Dopo la normazione dell'individuazione dello Stato membro competente e dei titoli minimi di accoglienza dei richiedenti asilo, si apre il dibattito circa le condizioni giuridiche che fanno capo all'ampia definizione di “protezione internazionale”. Tali situazioni giuridiche che, sebbene con variazioni e aggiornamenti, tuttora costituiscono il cuore dell'ampio ombrello della protezione internazionale, sono: lo status di rifugiato e quello di “persona ammissibile di protezione sussidiaria”.
La Convenzione sullo statuto dei rifugiati, conclusa a Ginevra il 28 luglio 1951, dà una definizione e circoscrive diritti e obblighi derivanti dal riconoscimento dello status di rifugiato, ma non contiene alcuna disposizione di carattere procedurale volta a regolare le modalità di accertamento della relativa condizione giuridica. Lo strumento convenzionale rispondeva infatti alla necessità del tempo di individuare e garantire tale condizione giuridica certa a sfollati e fuggitivi, vittime della contrapposizione militare, politica ed ideologica della Guerra Fredda, senza però prevedere un'interpretazione e un'integrazione adeguata alla tutela concreta nei singoli Stati.
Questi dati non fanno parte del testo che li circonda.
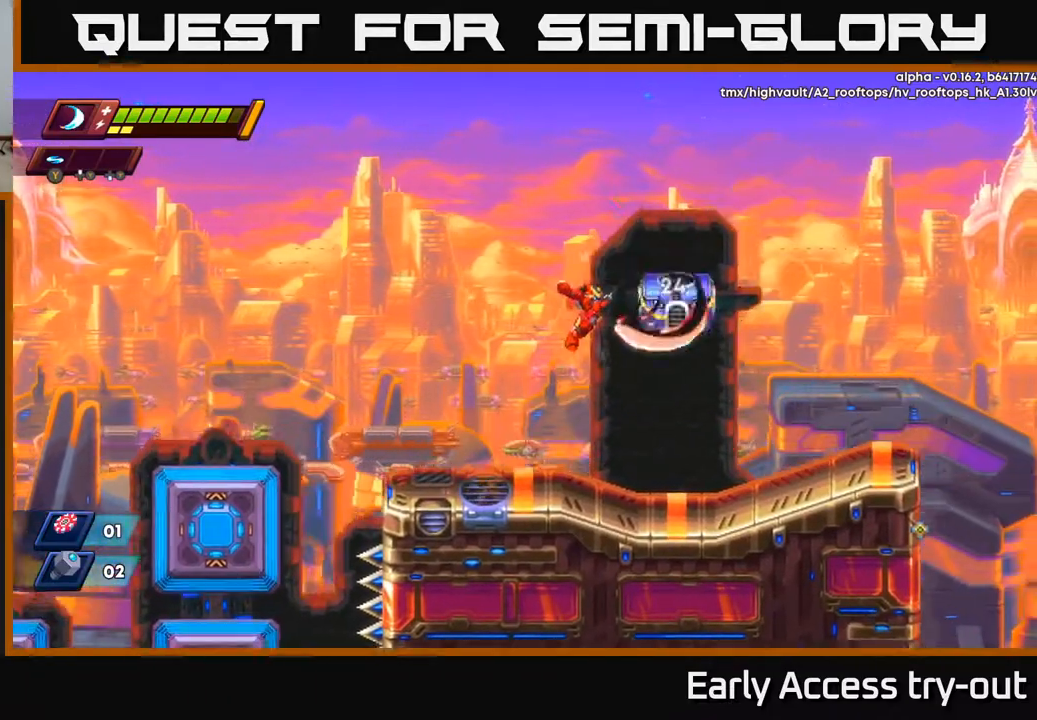
{"buttons": ["A"], "right_stick": "center", "events": [[50, "X", "down"], [150, "X", "up"], [183, "X", "down"], [233, "A", "up"], [300, "X", "up"], [483, "A", "down"]]}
Si apre così una riflessione che in ambito europeo porta all'elaborazione di una forma di protezione più ampia rispetto al solo status di rifugiato: la protezione internazionale.
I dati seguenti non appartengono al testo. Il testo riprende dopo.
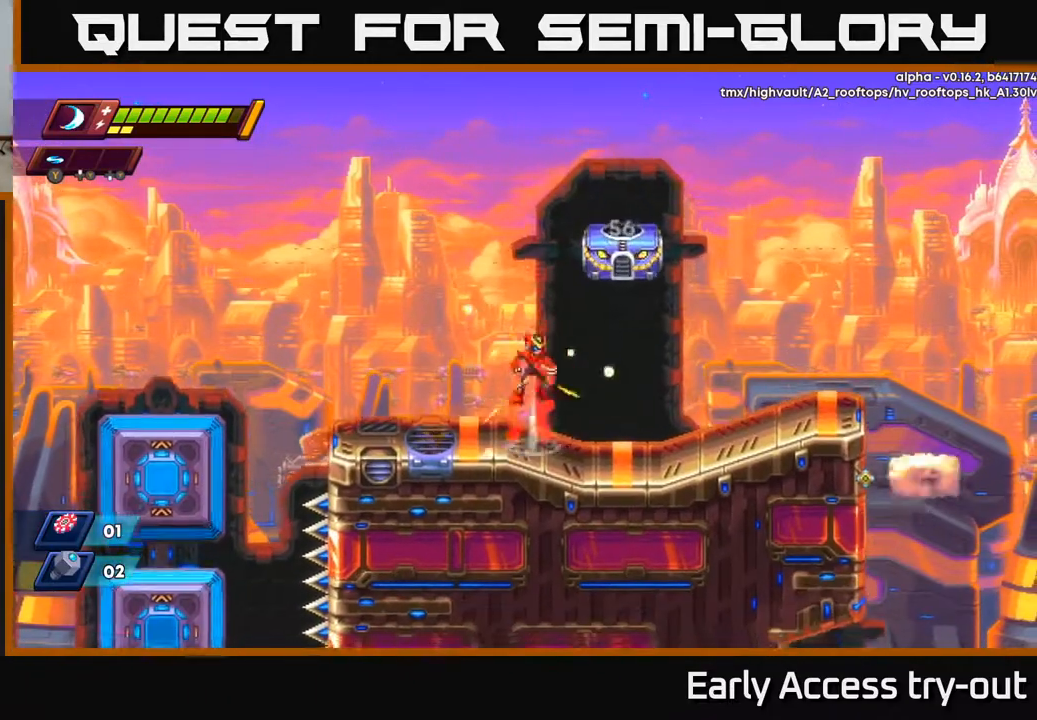
{"buttons": [], "right_stick": "center", "events": [[133, "X", "down"], [183, "A", "up"], [333, "X", "up"], [383, "X", "down"], [500, "X", "up"]]}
Direttiva 2004/83/CE (Direttiva qualifiche), recante norme minime sull'attribuzione della qualifica di rifugiato o di persona altrimenti bisognosa di protezione internazionale
La direttiva 2004/83/CE (cosiddetta direttiva Qualifiche) inserisce infatti nell'ordinamento giuridico dell'Unione Europea il concetto di protezione internazionale, facendo propria la definizione di rifugiato contenuta nella Convenzione di Ginevra e tipizzando una nuova forma di protezione, complementare allo status di rifugiato e denominata appunto protezione sussidiaria.
Una persona ammissibile alla protezione sussidiaria è dunque un cittadino di un paese terzo o apolide che non possiede i requisiti per essere riconosciuto come rifugiato ma nei cui confronti sussistono fondati motivi di ritenere che se ritornasse nel paese di origine correrebbe un rischio effettivo di subire un grave danno, e il quale non può o non vuole avvalersi della protezione di detto paese (art. 2e).
Direttiva 2005/85/CE (Direttiva Procedure), recante norme minime per le procedure applicate negli Stati membri ai fini del riconoscimento e della revoca dello status di rifugiato
La direttiva procedure ha come obiettivo quello di garantire che le domande di asilo vengano esaminate secondo un criterio di coerenza in tutti i Paesi dell'Unione. La direttiva prevede che non venga stabilito alcun limite temporale per la presentazione della domanda e riconosce il diritto del richiedente di rimanere sul territorio dello Stato membro durante l'esame della domanda. Una recente ricerca dell'UNHCR ha tuttavia evidenziato che l'applicazione della Direttiva negli Stati membri avviene spesso in maniera eterogenea con chiare disparità di trattamento e che, in alcuni casi, i bisogni di protezione non vengono identificati in maniera adeguata esponendo i richiedenti protezione internazionale a rischi ed ingiustizie.